Challah Connection assists customers with holiday shopping, sending gifts for occasions ranging from a housewarming to a shiva, or simply gathering around the table with loved ones. The company, says Moritz, “takes the symbolic foods of the Jewish holidays and creates gifts around that for the most part, put people love our kosher bakery items no matter what the season. We can’t sell enough babka, challah, and rugelach.”

“Our rugelach really are delicious,” Moritz says. “They’re dairy-based rugelach. They’ve got butter and cream cheese, which is great, although some people like to have pareve rugelach so they can have them after a meat meal.”
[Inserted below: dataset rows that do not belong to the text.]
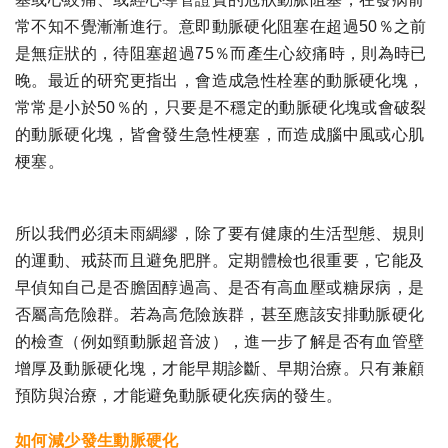
常不知不覺漸漸進行。意即動脈硬化阻塞在超過50％之前
是無症狀的，待阻塞超過75％而產生心絞痛時，則為時已
晚。最近的研究更指出，會造成急性栓塞的動脈硬化塊，
常常是小於50％的，只要是不穩定的動脈硬化塊或會破裂
的動脈硬化塊，皆會發生急性梗塞，而造成腦中風或心肌
梗塞。
所以我們必須未雨綢繆，除了要有健康的生活型態、規則
的運動、戒菸而且避免肥胖。定期體檢也很重要，它能及
早偵知自己是否膽固醇過高、是否有高血壓或糖尿病，是
否屬高危險群。若為高危險族群，甚至應該安排動脈硬化
的檢查（例如頸動脈超音波），進一步了解是否有血管壁
增厚及動脈硬化塊，才能早期診斷、早期治療。只有兼顧
預防與治療，才能避免動脈硬化疾病的發生。
如何減少發生動脈硬化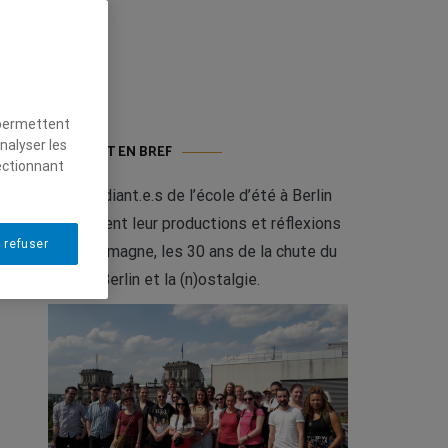
 permettent
nalyser les
LE PROJET EN BREF
ectionnant
Les étudiant.e.s de l’école d’été à Berlin
présentent leur productions et réflexions
 refuser
sur l’Allemagne, les 30 ans de la chute du
mur de Berlin et la (n)ostalgie.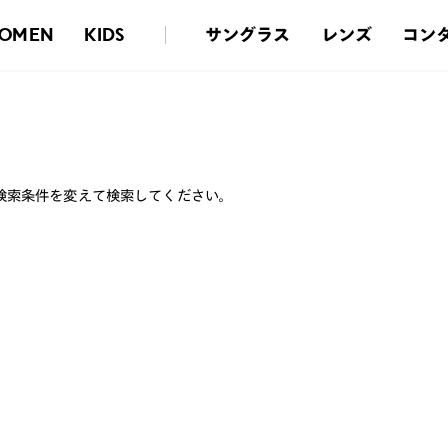
サングラス
レンズ
コン
OMEN
KIDS
検索条件を変えて検索してください。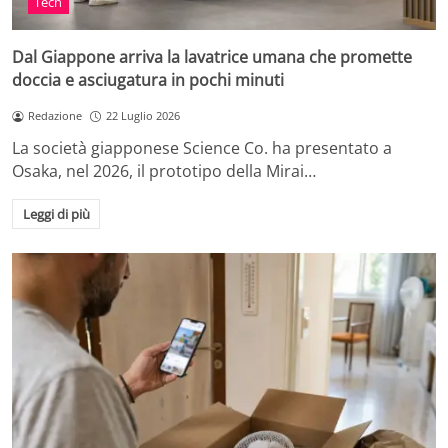
Tech
Dal Giappone arriva la lavatrice umana che promette
doccia e asciugatura in pochi minuti
Redazione
22 Luglio 2026
La società giapponese Science Co. ha presentato a
Osaka, nel 2026, il prototipo della Mirai…
Leggi di più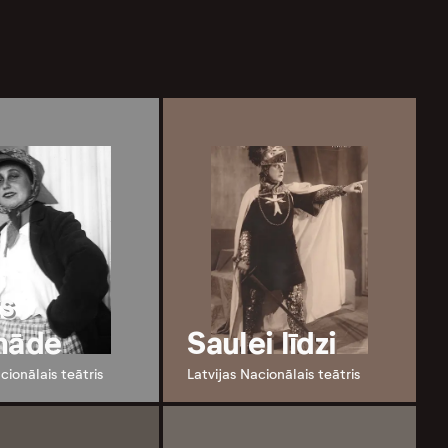
s
nāde
Saulei līdzi
cionālais teātris
Latvijas Nacionālais teātris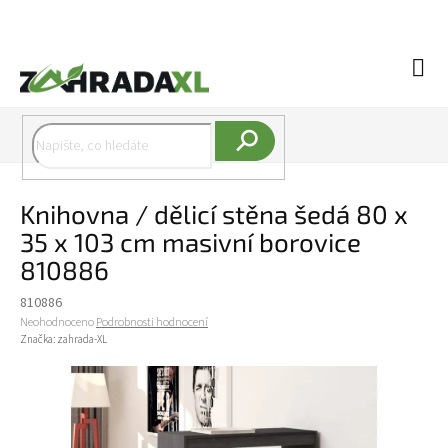
Přejít na obsah
Náku
Hledat
Knihovna / dělicí stěna šedá 80 x
35 x 103 cm masivní borovice
810886
810886
Průměrné hodnocení produktu je 0,0 z 5 hvězdiček.
Neohodnoceno
Podrobnosti hodnocení
Značka:
zahrada-XL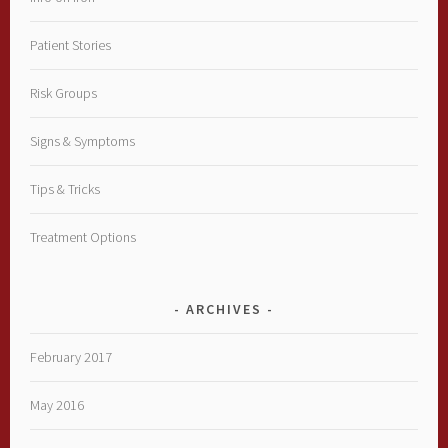
Patient Stories
Risk Groups
Signs & Symptoms
Tips & Tricks
Treatment Options
ARCHIVES
February 2017
May 2016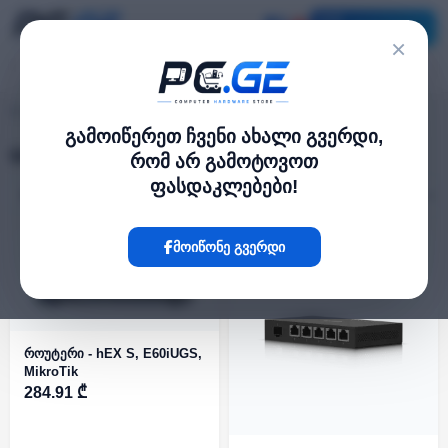
კატალოგი
×
WiFi როუტერები
pc.ge
/
გამოიწერეთ ჩვენი ახალი გვერდი,
WiFi როუტერები
რომ არ გამოტოვოთ
ფასდაკლებები!
ფილტრი
24 პროდუქტი
მოიწონე გვერდი
როუტერი - hEX S, E60iUGS,
MikroTik
284.91 ₾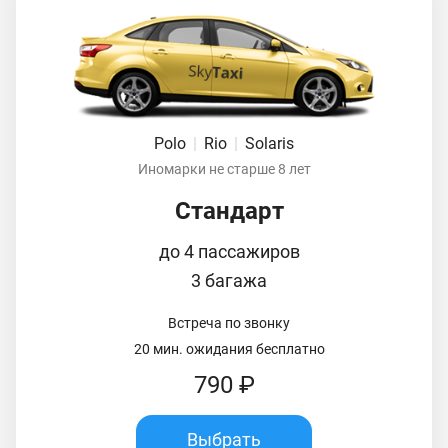
Polo
|
Rio
|
Solaris
Иномарки не старше 8 лет
Стандарт
до 4 пассажиров
3 багажа
Встреча по звонку
20 мин. ожидания бесплатно
790 ₽
Выбрать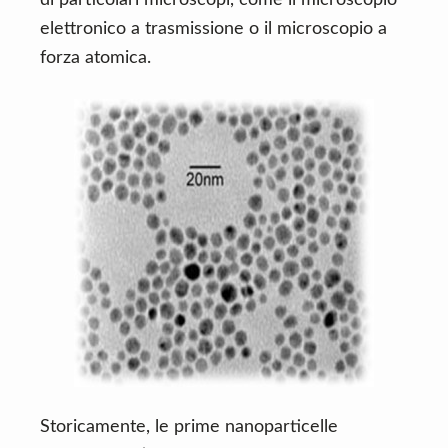
di particolari microscopi, come il microscopio
elettronico a trasmissione o il microscopio a
forza atomica.
Storicamente, le prime nanoparticelle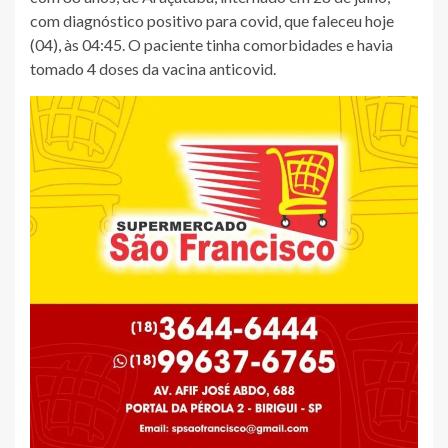
com diagnóstico positivo para covid, que faleceu hoje
(04), às 04:45. O paciente tinha comorbidades e havia
tomado 4 doses da vacina anticovid.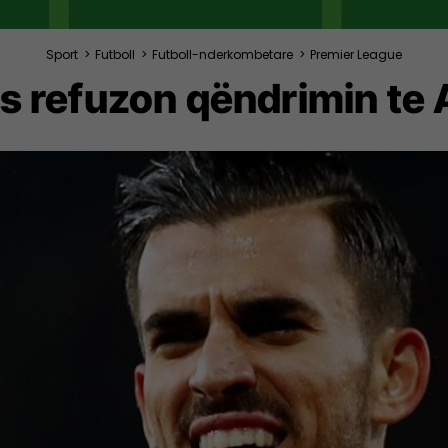
Sport
>
Futboll
>
Futboll-nderkombetare
>
Premier League
s refuzon qëndrimin te 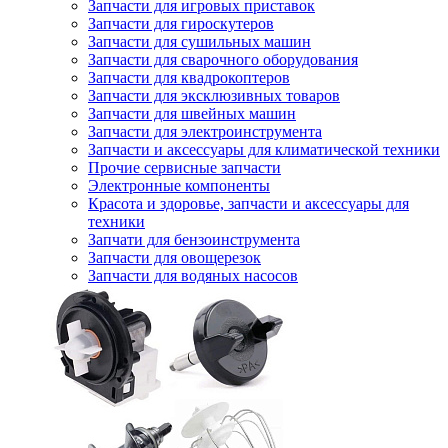
Запчасти для игровых приставок
Запчасти для гироскутеров
Запчасти для сушильных машин
Запчасти для сварочного оборудования
Запчасти для квадрокоптеров
Запчасти для эксклюзивных товаров
Запчасти для швейных машин
Запчасти для электроинструмента
Запчасти и аксессуары для климатической техники
Прочие сервисные запчасти
Электронные компоненты
Красота и здоровье, запчасти и аксессуары для
техники
Запчати для бензоинструмента
Запчасти для овощерезок
Запчасти для водяных насосов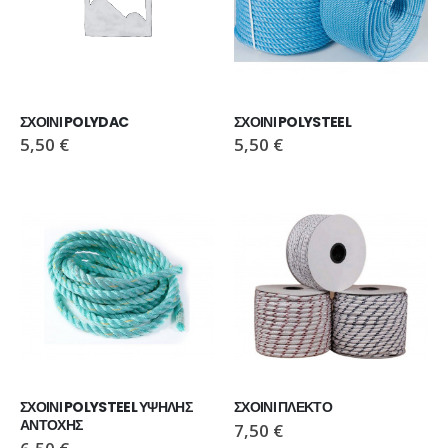
ΣΧΟΙΝΙ POLYDAC
ΣΧΟΙΝΙ POLYSTEEL
5,50
€
5,50
€
ΣΧΟΙΝΙ POLYSTEEL ΥΨΗΛΗΣ 
ΣΧΟΙΝΙ ΠΛΕΚΤΟ
ΑΝΤΟΧΗΣ
7,50
€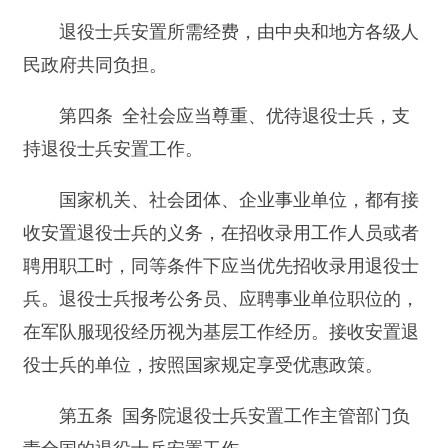
国家机关、社会团体、企业事业单位，都有接
收安置退役士兵的义务，在招收录用工作人员或者
聘用职工时，同等条件下应当优先招收录用退役士
兵。退役士兵报考公务员、应聘事业单位职位的，
在军队服现役经历视为基层工作经历。接收安置退
役士兵的单位，按照国家规定享受优惠政策。
第五条 国务院退役士兵安置工作主管部门负
责全国的退役士兵安置工作。
县级以上地方人民政府退役士兵安置工作主管
部门负责本行政区域的退役士兵安置工作。
人民政府有关部门和军队有关部门应当在各自
职责范围内做好退役士兵安置工作。
第六条 退役士兵应当遵守有关退役士兵安置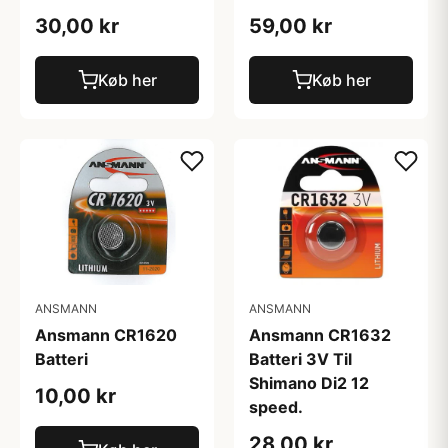
30,00 kr
59,00 kr
Køb her
Køb her
ANSMANN
ANSMANN
Ansmann CR1620
Ansmann CR1632
Batteri
Batteri 3V Til
Shimano Di2 12
10,00 kr
speed.
28,00 kr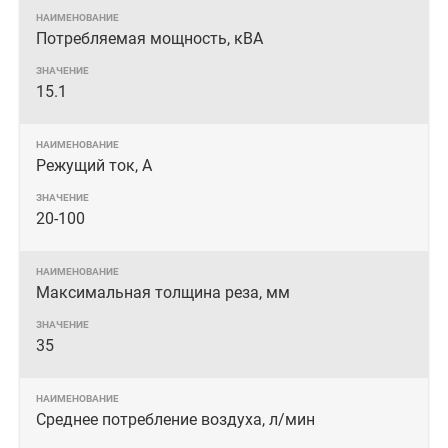
Потребляемая мощность, кВА
15.1
Режущий ток, А
20-100
Максимальная толщина реза, мм
35
Среднее потребление воздуха, л/мин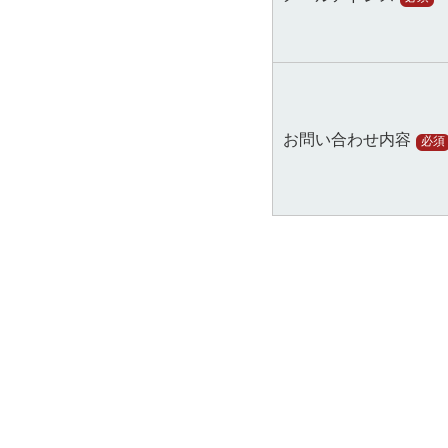
お問い合わせ内容
必須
Moritz says regarding her website’s sales, “Babka may be taking the lead over rugelach, but we sell a lot of rugelach.”

The aforementioned Zabar’s rugelach are touted by the company’s website as the favorite rugelach of New Yorkers.

“When you catch the warm aroma of our rugelach,” the website states, “you’ll immediately know why New Yorkers think ours [are] the best. Zabar’s rugelach would make Grandma proud: made by hand, flaky, rich, sweet, fragrant and stuffed with raisins or chocolate. Each order contains a full pound of our famous rugelach, in your choice of chocolate or raisin.”

The Zabar’s rugelach are made from cream cheese, butter, cinnamon, chocolate, raisins, and more.

“It’s an old family recipe,” says Scott Goldshine, a store manager for Zabar’s in New York City. “Our store is highly regarded because, like our founders, we are very much sticklers for quality.”

Goldshine says Zabar’s emphasizes the principles of “quality control at all levels, constant tasting, constant sourcing of the best products available, rejecting things we don’t think are up to our standards.”

“Everybody’s grandmother has her own recipe for rugelach,” he says. “People make rugelach in different shapes and sizes and flavors. It’s morphed into many flavors. We carry 10. We do a very large business in rugelach. I can make a living selling just rugelach.”